The Weathering Earth Exhibition was launched 18th November 2021 by the Scottish Cultural Minister and included a moment of forming clay sculptures for the opening. These sculptures were placed outside in time for the first winter snowfall.

More sculptures were made by the Queen Margaret University Drama students who are taking part in a drama residency for the Midlothian Climate Beacon. We are looking forward to hearing more from them in March when they will be preparing drama works around the theme of Climate change within the space of the Victoria Colliery.

Finally, the Weathering Earth Installation will open by mid January. At the moment Nicole Manley is preparing and arranging the top floor of the Memorial Centre in the National Mining Museum, to display the hundreds of sculptures made by human hands and worked upon by our local weather. Clay sculptures that are made in other parts of Scotland and cannot be transported to the Mining Museum will be photographed or filmed and these will be projected in the Memorial Centre.

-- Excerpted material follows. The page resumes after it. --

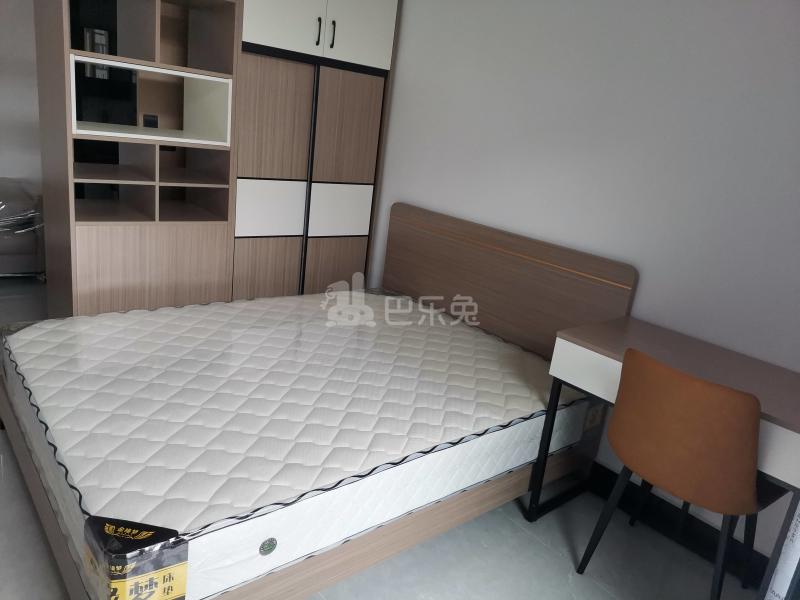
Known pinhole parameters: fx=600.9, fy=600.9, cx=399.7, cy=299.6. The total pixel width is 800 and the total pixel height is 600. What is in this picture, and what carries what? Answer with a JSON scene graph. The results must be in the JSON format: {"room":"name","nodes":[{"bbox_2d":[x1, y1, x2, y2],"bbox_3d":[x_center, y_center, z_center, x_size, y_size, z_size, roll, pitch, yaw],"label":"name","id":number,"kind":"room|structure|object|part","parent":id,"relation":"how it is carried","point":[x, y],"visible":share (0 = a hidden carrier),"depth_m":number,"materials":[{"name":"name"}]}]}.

11th  February 2022 - THE WEATHERING EARTH INSTALLATION IS NOW OPEN!

Nicole Manley, has placed over 700 sculptures in the top floor of the Memorial Centre in the National Mining Museum, Scotland. It is open for free for anyone who wants to go and see the sculptures. Victoria Robb will be taking round all the schools who took part in clay making to see their sculptures among many others.

23rd March 2022 - British Geological Survey

In March scientists in the British Geological Survey, based in Edinburgh also took part in clay making over lunch. It was a moment to discuss and reflect about their work and climate change, while they created their clay pieces. Climate change was discussed beyond work and about how it affected daily life, like the change from fossil fuel to renewable energy. Their clay pieces were taken to the National Mining Museum to weather through the weekend and became part of the Weathering Earth Installation.

24th March 2022 - Dalkieth Arts

Members from Dalkieth Arts arrived to the National Mining Museum on a beautiful sunny and warm day. It was so warm we decided to take the clay out to the picnic area and do some clay making on the picnic benches. It wasn't long before there was need for adding water to the clay, as it began to dry out. Being outside in the sun provided the perfect opportunity to talk about climate change and the weather. It was hard to believe that it had been snowing only a few weekends ago. The discussed topics were wide and varied from deciding which cake was best to how bell pit mining was an early method for mining coal in the Midlothians. The creative clay pieces were also as varied as the conversation and were left to the weather to do its work over the weekend. The pieces were added to the Weathering Earth Installation.

2nd April 2022 - Midlothian Beacon closing event of Weathering Earth Exhibition and unveiling of outdoor sculpture: In Memory of Lepidendron.

The Weathering Earth Exhibition came to an end in the special exhibition room in the National Mining Museum, Scotland and this was followed by a day of unveiling an outdoor clay sculpture and seeing the performances created by the drama and performing arts students from Queen Margaret University who took part in the Midlothian Beacon residency.  In the morning the 6 m clay sculpture of Lepidendron - a tree that grew during the Carboniferous and became the originators of much of the coal in Scotland, was unveiled. This sculpture will now be left to the weathering elements and once the clay becomes almost part of the ground, the area will be turned into a heather garden. Click here for more information.

In the afternoon we enjoyed two excellent performances created by Queen Margaret students, who carefully considered climate change in relationship to the mining museum and todays difficulties in trying to make sense of climate change and how we live with environment today.

The Weathering Earth Installation and the Lepidedron sculpture are still open for anyone to come and visit.